An interesting thing about Cowboys to begin with is that the speaker in the song, according to the track-by-track interview, is a character, not Adam himself. This isn't something that happens much in Counting Crows songs; off hand, the only song I can think of from an album where Adam himself doesn't seem to appear as the narrator is "Another Horsedreamer's Blues" (though it happens in a few unreleased ones, like "Good Luck," and probably "Forty Years.") But, as in those songs, we're certainly intended to draw parallels to Adam (the "another" in the title of horsedreamer implies that Adam is one, too).

So the song becomes sort of a Plan B. Being a rock star turned out to be harder than Adam imagined, and changing the world through being a rock star is even harder than that. After fifteen years in the spotlight, all he's got is a list of things he should have seen by now, but isn't seeing. A list of things he tried to be but didn't become. And, in the madness at the end of Saturday Nights (the whole point of which seems to be trying to keep the madness away), we see a sort of alternate version of reality.

But, as with Horsedreamer, the song functions perfectly well if you take Adam out of the equation altogether. What you're left with then is a song that wouldn't have been out of place on Springsteen's "Nebraska" (or, for that matter, a Stiffs Incorporated record).

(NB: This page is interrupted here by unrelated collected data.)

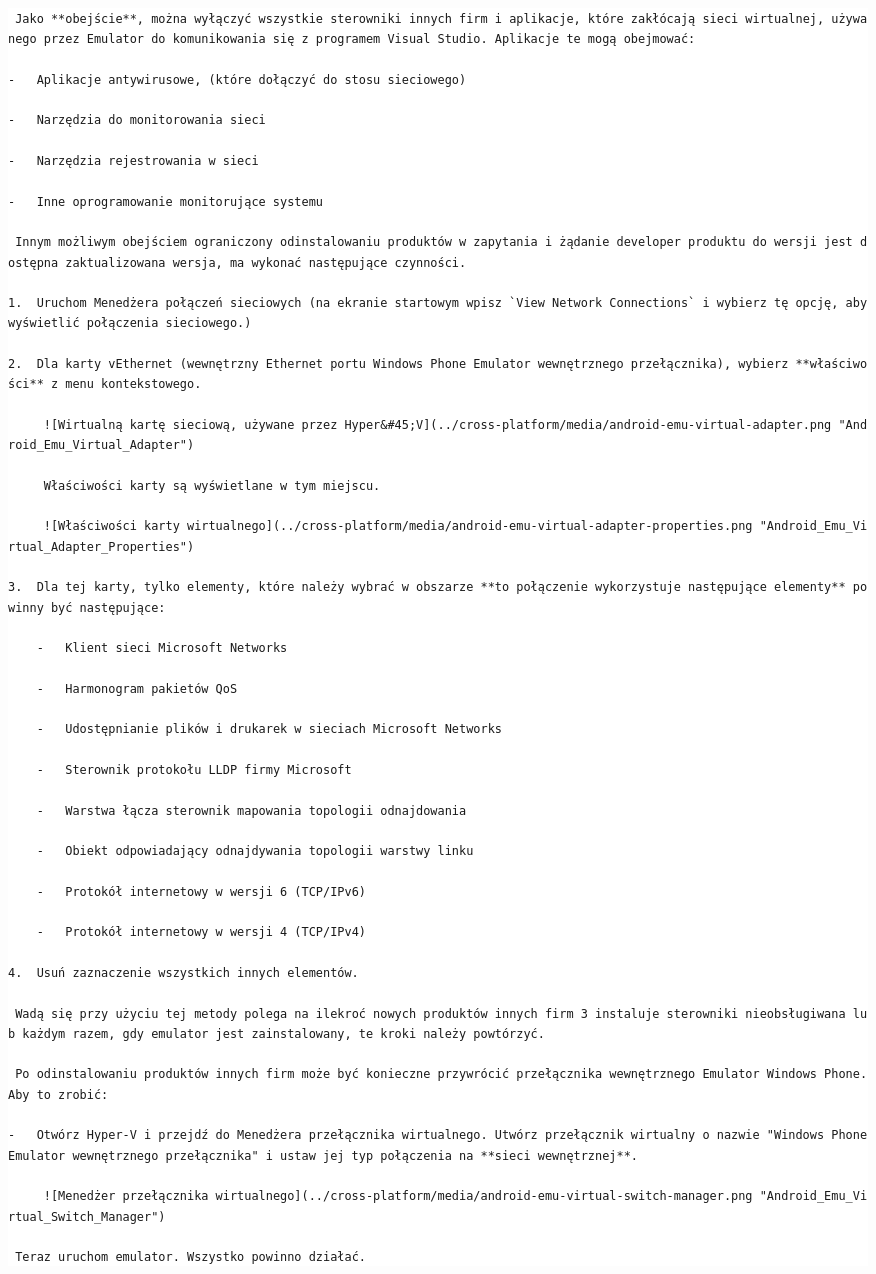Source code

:      Jako **obejście**, można wyłączyć wszystkie sterowniki innych firm i aplikacje, które zakłócają sieci wirtualnej, używanego przez Emulator do komunikowania się z programem Visual Studio. Aplikacje te mogą obejmować:  
  
    -   Aplikacje antywirusowe, (które dołączyć do stosu sieciowego)  
  
    -   Narzędzia do monitorowania sieci  
  
    -   Narzędzia rejestrowania w sieci  
  
    -   Inne oprogramowanie monitorujące systemu  
  
     Innym możliwym obejściem ograniczony odinstalowaniu produktów w zapytania i żądanie developer produktu do wersji jest dostępna zaktualizowana wersja, ma wykonać następujące czynności.  
  
    1.  Uruchom Menedżera połączeń sieciowych (na ekranie startowym wpisz `View Network Connections` i wybierz tę opcję, aby wyświetlić połączenia sieciowego.)  
  
    2.  Dla karty vEthernet (wewnętrzny Ethernet portu Windows Phone Emulator wewnętrznego przełącznika), wybierz **właściwości** z menu kontekstowego.  
  
         ![Wirtualną kartę sieciową, używane przez Hyper&#45;V](../cross-platform/media/android-emu-virtual-adapter.png "Android_Emu_Virtual_Adapter")  
  
         Właściwości karty są wyświetlane w tym miejscu.  
  
         ![Właściwości karty wirtualnego](../cross-platform/media/android-emu-virtual-adapter-properties.png "Android_Emu_Virtual_Adapter_Properties")  
  
    3.  Dla tej karty, tylko elementy, które należy wybrać w obszarze **to połączenie wykorzystuje następujące elementy** powinny być następujące:  
  
        -   Klient sieci Microsoft Networks  
  
        -   Harmonogram pakietów QoS  
  
        -   Udostępnianie plików i drukarek w sieciach Microsoft Networks  
  
        -   Sterownik protokołu LLDP firmy Microsoft  
  
        -   Warstwa łącza sterownik mapowania topologii odnajdowania  
  
        -   Obiekt odpowiadający odnajdywania topologii warstwy linku  
  
        -   Protokół internetowy w wersji 6 (TCP/IPv6)  
  
        -   Protokół internetowy w wersji 4 (TCP/IPv4)  
  
    4.  Usuń zaznaczenie wszystkich innych elementów.  
  
     Wadą się przy użyciu tej metody polega na ilekroć nowych produktów innych firm 3 instaluje sterowniki nieobsługiwana lub każdym razem, gdy emulator jest zainstalowany, te kroki należy powtórzyć.  
  
     Po odinstalowaniu produktów innych firm może być konieczne przywrócić przełącznika wewnętrznego Emulator Windows Phone. Aby to zrobić:  
  
    -   Otwórz Hyper-V i przejdź do Menedżera przełącznika wirtualnego. Utwórz przełącznik wirtualny o nazwie "Windows Phone Emulator wewnętrznego przełącznika" i ustaw jej typ połączenia na **sieci wewnętrznej**.  
  
         ![Menedżer przełącznika wirtualnego](../cross-platform/media/android-emu-virtual-switch-manager.png "Android_Emu_Virtual_Switch_Manager")  
  
     Teraz uruchom emulator. Wszystko powinno działać.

Cowboys aren't as common a theme in Counting Crows songs as, say, water and circuses, but they come up quite a bit, as in "we couldn't all be cowboys, so some of us our clowns" in "Goodnight Elisabeth."  And, in "1492," "what I want to be is an indian (what Columbus thought he found) / I'm gonna be a cowboy (fiction-wise, the opposite of an indian) in the end...." I suppose we can make some parallels to cowboys and rock stars - cowboys lived a dirty life, travelling from town to town to town. It's a bit more popular to compare rock stars to pirates these days, but pirates and cowboys are really pretty similar when you get right down to it - they're both archetypal nomads who live by their own code and they're both types of characters who have no real basis in fact.


I still have a lot of questions about what's going on in the song. Are the satellites watching through the window just a sign for paranoia, or does it have anything to do with that brief period a decade or so back when "satellites" was a term given to hardcore counting crows fans? But I get the basic idea of the song: the desire to change the world and do something to make your mark on the world driving you to madness and going horribly awry.

The song itself (getting away from all of my ramblings and pickings and pretension) is, quite simply, a knockout. The lyrics, particular the first verse and the last one, about the "dashing gentlemen of summer" (great, great line, great, great vocal delivery, like he just swooped in off a moving freight train wearing a cape) are Duritz at his best; these are verses that would stand pretty comfortably and hold their own against any verse of any song in the Counting Crows canon - or just about anyone else's, for that matter. The Nebraska-esque first verse is damned intriguing; it sets up the song to look like a little black and white movie. "A hungry man with a gun in his hand and some promises to keep" - what an opener! And, now that we've got a character with limitless possibilities, we get "What's as easy as murder?" the kind of line they would stick on the cover of an agatha christie book to make it all the more irressistable, and then "headlights, and and vapor trails and circle K killers," so we know that the cinematography of this little black and white movie is going to be top-notch, too.

And those vocals towards the end! The song is as perfect a representation of a descent into madness as has ever been recorded, and manages to walk a serious tight-rope line - as it is, it's a sort of a Springsteen number. One false move and it would have gone over the top and into the realm of being more like a Meat Loaf song - entertaining and great driving music, but not the sort of thing you're expected to take seriously. More like a comic book song.

See, when Meat Loaf sings a song about murder or something like that, you can see him winking between the lines. You can hear the smile behind the whole thing. But when Duritz sings "Oh, I will make you look at me," there's no wink. It's all in character, of course, but it's 100% serious.